The Business Times

UBS wealth management job cull starts with cuts in Asia, Europe

Published Tue, Jan 14, 2020 · 04:02 PM

[ZURICH] UBS Group  started a sweeping round of job cuts at its global wealth management unit in Europe and Asia, targeting dismissals across the board as new co-head Iqbal Khan seeks to make his mark on the business.

UBS has cut as much as 20 per cent of the workforce in some European regions and is reducing management layers in Asia to bring clients closer to top decision-makers, people with knowledge of the matter said, asking not to be identified as the matter is private.

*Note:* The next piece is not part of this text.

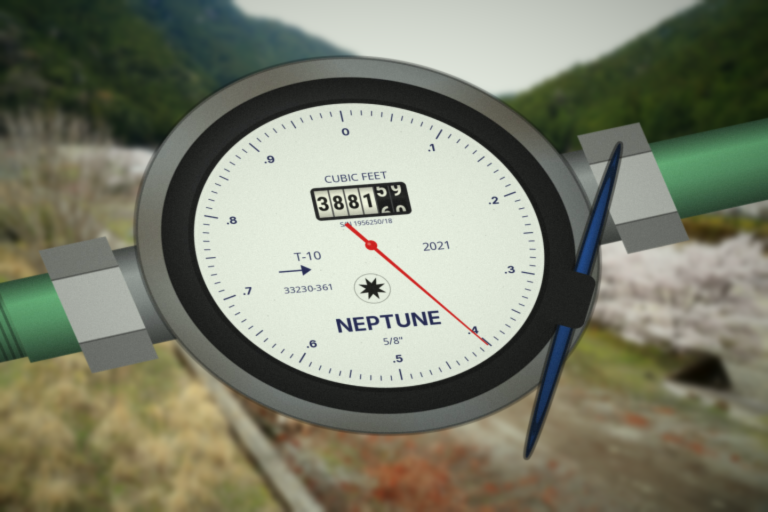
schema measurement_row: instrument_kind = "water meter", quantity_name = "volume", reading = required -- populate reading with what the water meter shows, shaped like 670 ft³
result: 388159.40 ft³
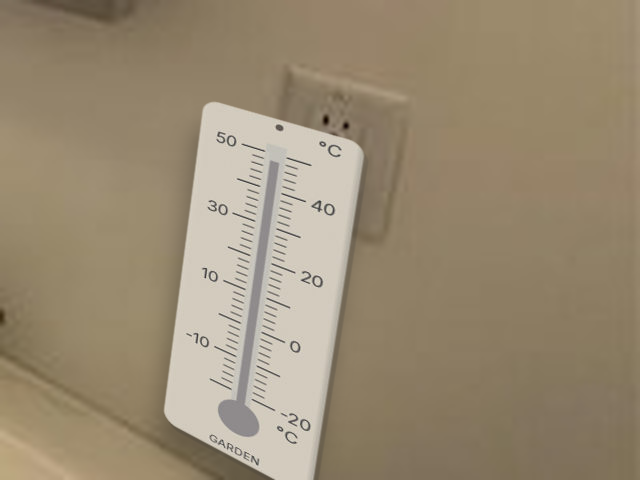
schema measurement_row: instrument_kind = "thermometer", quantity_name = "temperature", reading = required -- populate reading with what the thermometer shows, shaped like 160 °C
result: 48 °C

Asia has introduced a new organisational structure and will be followed by Western Europe, Central & Eastern Europe, Middle East & Africa. Job losses are taking place at every level from managing directors to assistants, the people said.

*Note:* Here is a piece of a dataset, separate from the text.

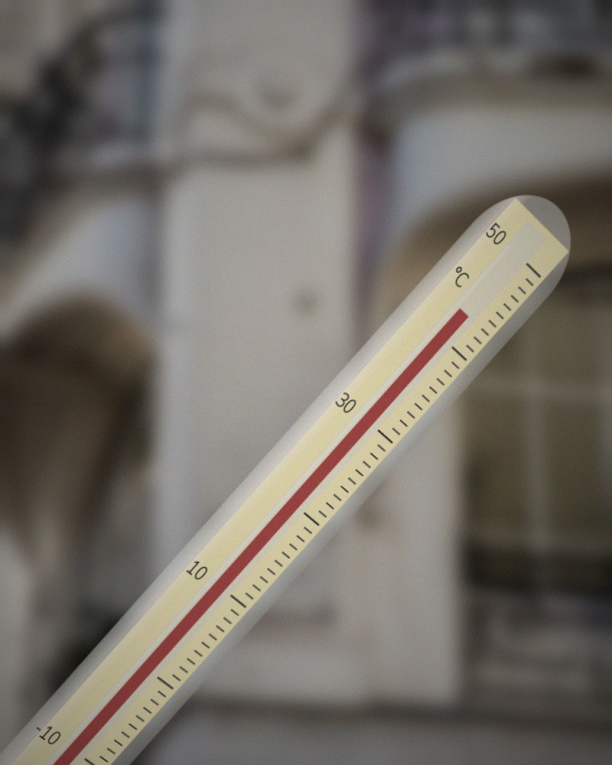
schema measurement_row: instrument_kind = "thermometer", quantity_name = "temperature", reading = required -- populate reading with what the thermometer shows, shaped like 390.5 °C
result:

Mr Khan and co-head Tom Naratil are restructuring UBS's most important business to rein in costs and speed up decision making after Chief Executive Officer Sergio Ermotti gave them 60 days to devise a plan to turn around the unit. While UBS hasn't communicated the extent of the cuts, people familiar with the matter have said it will likely affect about 500 employees. That comes after thousands of investment banking dismissals over the past decade as UBS pivoted toward private banking.

As part of the changes, UBS is dismantling a unit dedicated to the ultra rich - moving some client advisers into the regional divisions and others into its Globally Family Office unit - while also dividing the EMEA wealth business into three regions. Mr Khan pursued a regional strategy when he ran the international wealth management unit at Credit Suisse, splitting his division into seven regions to boost local decision-making. Now he and Mr Naratil are doing the same at UBS, some two years after the bank merged its Americas and global wealth units into a single business.

"We are taking steps to make it easier and faster for our clients to do business with UBS," the bank said in a statement. "Those changes impact a small number of roles."

The US and Switzerland are likely to be less affected by the restructuring at the wealth management division, one person said.

Mr Khan is also working on other changes at the wealth management unit, saying UBS could score "quick wins" by increasing lending, a strategy he also used at Credit Suisse. The bank is targeting US$20 billion to US$30 billion in net new loans per year.

To help speed up time-consuming negotiations between wealth managers and the investment bank, UBS also plans to manage loans originated in the wealth unit through a separate risk book in its investment bank. It's eliminating a unit within wealth management called Investment Products and Solutions (IPS) that was the primary engine for coming up with financing structures and investment products.

Much of the work done by the IPS unit mimicked the investment bank and resulted in duplication of certain jobs such as those in structuring, sales and trading, which will now be part of a next round of job eliminations, said people with knowledge of the matter.